— start of Dataset records —
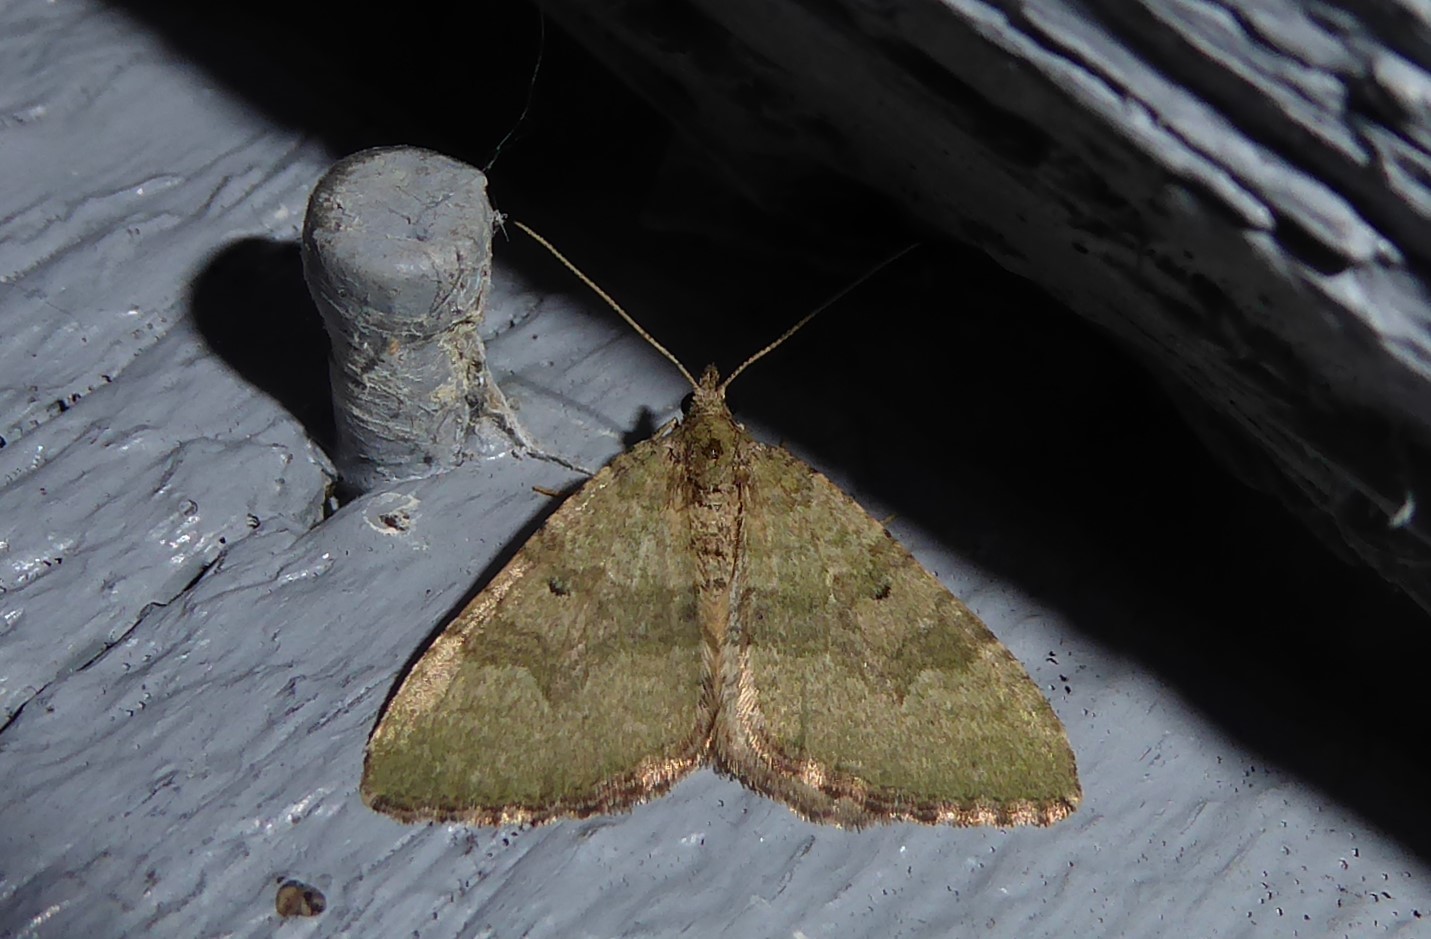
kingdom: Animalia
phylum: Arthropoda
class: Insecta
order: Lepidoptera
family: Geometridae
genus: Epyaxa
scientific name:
— end of Dataset records —
[Problem description] Arrange every text line of the material as a JSON list of strings, one string per line, skipping blank lines. Leave the pictures out.

[Solution below]
[
  "kingdom: Animalia",
  "phylum: Arthropoda",
  "class: Insecta",
  "order: Lepidoptera",
  "family: Geometridae",
  "genus: Epyaxa",
  "scientific name:"
]